Provided by

Lightweight devices demand right-sized cryptography

October 23, 2019
The computers that run our auto, lighting, and other systems can’t handle modern encryption standards. Now the US government is working on a fix.

The world is increasingly filled with connected computing devices. These are the computers running our automobiles, lighting, and alarm systems; inventory tags on products in distribution channels; and environmental sensors in industrial facilities, to name a few.

We call these devices the internet of things. IoT devices come in all sizes and levels of complexity. Some may have a full Linux server in them and others a simple, proprietary OS with no file system, display interface, or other components standard in conventional computers. For efficiency’s sake, they have just what they need.

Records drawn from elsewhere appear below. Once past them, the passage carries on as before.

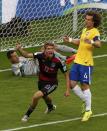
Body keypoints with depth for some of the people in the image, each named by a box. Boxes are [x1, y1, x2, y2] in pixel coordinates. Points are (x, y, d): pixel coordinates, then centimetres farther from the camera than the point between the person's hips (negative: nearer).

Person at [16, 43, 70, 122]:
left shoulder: (58, 61, -28)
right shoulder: (41, 56, -22)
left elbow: (66, 74, -16)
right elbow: (26, 55, -24)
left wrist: (68, 89, -18)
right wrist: (19, 49, -45)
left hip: (51, 83, -5)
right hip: (41, 81, 5)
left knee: (36, 96, -24)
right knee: (44, 96, 33)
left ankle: (27, 115, 0)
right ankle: (51, 107, 70)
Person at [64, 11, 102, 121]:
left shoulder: (95, 32, -13)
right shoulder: (85, 30, 14)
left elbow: (99, 44, -32)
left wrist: (91, 42, -50)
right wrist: (70, 40, 25)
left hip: (86, 63, -8)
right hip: (77, 62, 8)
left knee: (85, 86, -3)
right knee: (72, 84, 7)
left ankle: (88, 110, 6)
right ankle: (85, 101, 25)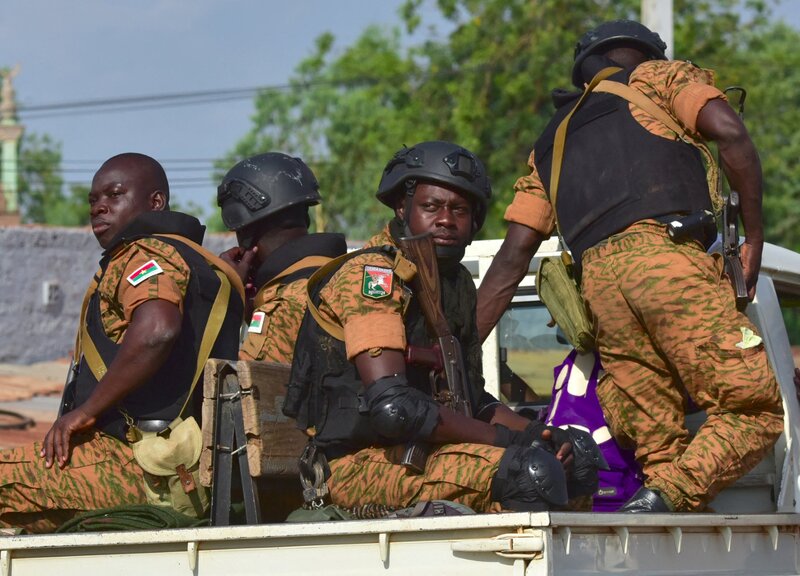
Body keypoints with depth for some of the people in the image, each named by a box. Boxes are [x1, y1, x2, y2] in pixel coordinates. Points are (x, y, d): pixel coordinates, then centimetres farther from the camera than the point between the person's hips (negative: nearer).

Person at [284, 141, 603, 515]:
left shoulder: (457, 284, 17)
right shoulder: (371, 273, -12)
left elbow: (472, 399, 20)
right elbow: (391, 406, -22)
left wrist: (537, 433, 0)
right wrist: (504, 438, -17)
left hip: (416, 453, 10)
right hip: (360, 465, -10)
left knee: (578, 470, 11)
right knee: (532, 473, -27)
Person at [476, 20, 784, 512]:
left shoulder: (553, 140, 35)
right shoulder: (659, 76, 23)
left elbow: (512, 258, 26)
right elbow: (730, 133, 2)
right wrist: (754, 234, 9)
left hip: (598, 279, 5)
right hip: (670, 255, -5)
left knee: (657, 446, 4)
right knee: (756, 407, -7)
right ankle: (667, 498, -27)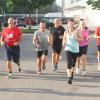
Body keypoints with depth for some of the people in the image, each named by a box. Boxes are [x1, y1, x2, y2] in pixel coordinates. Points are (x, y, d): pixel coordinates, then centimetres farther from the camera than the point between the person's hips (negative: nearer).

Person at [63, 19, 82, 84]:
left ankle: (72, 73, 48)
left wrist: (76, 38, -22)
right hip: (68, 49, -1)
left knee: (73, 63, 20)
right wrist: (64, 43, -8)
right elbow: (64, 39, 12)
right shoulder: (66, 32, -3)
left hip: (75, 49, 2)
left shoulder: (76, 31, -6)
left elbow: (81, 39, -4)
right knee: (69, 63, -16)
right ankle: (69, 78, -19)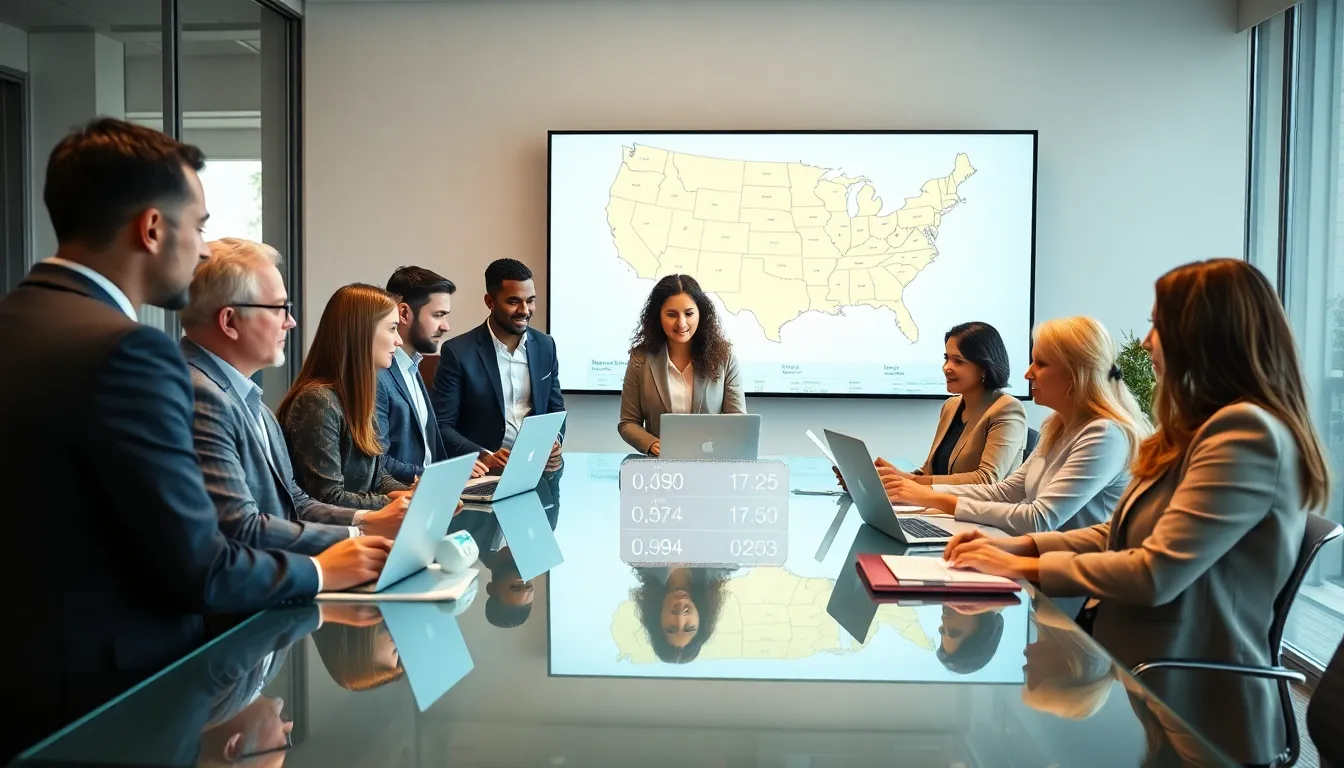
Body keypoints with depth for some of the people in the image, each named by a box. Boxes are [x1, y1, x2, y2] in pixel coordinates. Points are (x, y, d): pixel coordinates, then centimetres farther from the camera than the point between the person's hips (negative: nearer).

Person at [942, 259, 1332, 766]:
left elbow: (1155, 575, -24)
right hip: (1148, 684, 9)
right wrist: (1016, 546, 2)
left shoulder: (1248, 432, -19)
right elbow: (1120, 536, 15)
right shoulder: (1203, 428, 14)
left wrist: (1024, 567, -13)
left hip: (1189, 708, -9)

While security is absolutely an issue for these devices, major security efforts in the industry are leaning toward algorithms that require computing power beyond what these devices possess. To power these devices, a vibrant market of 16-bit, 8-bit, and even 4-bit microcontrollers is available, but they are designed as simply and inexpensively as possible since they are likely to be deployed in large volume.

Security issues are a concern since these devices do not have the spare CPU capacity and random-access memory handy to run modern cryptography routines. Even adequate power may be an issue.

Several years ago, the National Institute of Standards and Technology (NIST) created an initiative to address the problem, which it called Lightweight Cryptography. The project’s goal is “to solicit, evaluate, and standardize lightweight cryptographic algorithms that are suitable for use in constrained environments where the performance of current NIST cryptographic standards is not acceptable.”

NIST, part of the U.S. Department of Commerce, conducts research and advances standards in a variety of areas, from weights and measures to applications of neutrons to computer security. It has a mandate specifically mentioned in the US Constitution: “Congress shall have the power to … fix the standard of weights and measures.” Many months ago, I wrote about NIST’s efforts to develop cryptography standards resistant to the quantum computing, a new computing paradigm that weakens many of our key cryptography algorithms.

What is a constrained device?

Put simply, a constrained device is one that lacks the CPU and memory capacity to run conventional cryptographic routines. To be clear, NIST says devices that are capable of running conventional, standard cryptographic algorithms should do so. There are two NIST-approved block cipher algorithms: Advanced Encryption Standard (AES) and Triple Data Encryption Algorithm (TDEA, or colloquially known as Triple DES or 3DES). AES supports keys as small as 128 bits, and this may be in reach of some microcontroller-based applications.

Not all “lightweight” devices need cryptographic protection, just the ones that communicate. Consider a typical electronic body temperature thermometer. It takes temperature and displays it. It doesn’t need a lot of processing power, but the function is completely contained in the device. There’s no real need for encryption.

But imagine a more sophisticated thermometer that reports temperature wirelessly to a device that collects patient data. Or a blood glucose monitor. Or one of those pill cameras that transmits images of your digestive system to an outside receiver through sensors you wear. The need for encryption in the communications for these devices is debatable, but there is more of a case to be made.

How light is ‘lightweight?’

The term lightweight cryptography does not imply a weak implementation but rather cryptographic algorithms with low-overhead requirements. These algorithms are appropriate for relatively simple, low-power, and resource-constrained devices, such as radio-frequency identification tags, sensor nodes, and smart cards.

The term lightweight shouldn’t be mistaken as weakness. The goal of the Lightweight Cryptography project is to create and standardize methods and practices that are strong for the environments they run on.

And there’s more to the definition of lightweight than constraints. This project is targeting devices that are not connected to the internet, at least not directly.

It is possible to make small, low-power devices that run powerful cryptography routines. Consider the Yubikey Nano. It’s the size of the business end of a male USB-A plug, but there’s a chip in there that performs strong asymmetric encryption functions. But this is an authentication device, an application with very different requirements than the typical lightweight device, and it’s a $50 product.

No ‘cross-weight’ functions

The lightweight algorithms are different from and incompatible with conventional heavyweight functions. Therefore, if a lightweight device running lightweight crypto software needs to communicate with a heavyweight device, either the lightweight algorithms must be implemented on the heavyweight device or a proxy or intermediate device must be used to decrypt input from one side and output encrypted data to the other.

The proxy device would seem to be an unnecessary expense and add complexity and vulnerability. In such cases, it is more likely that the lightweight algorithms would also run on the heavyweight device, but—like so much else in this area—it depends on the application.

If you’re a conventional IT technologist, it’s unlikely that you’ll deal directly with lightweight cryptography for implementation any time soon. But the security of everything is at issue these days, and you should expect to see more and more complicated devices and wonder if they are being properly secured. If they are, lightweight cryptography may be playing a role.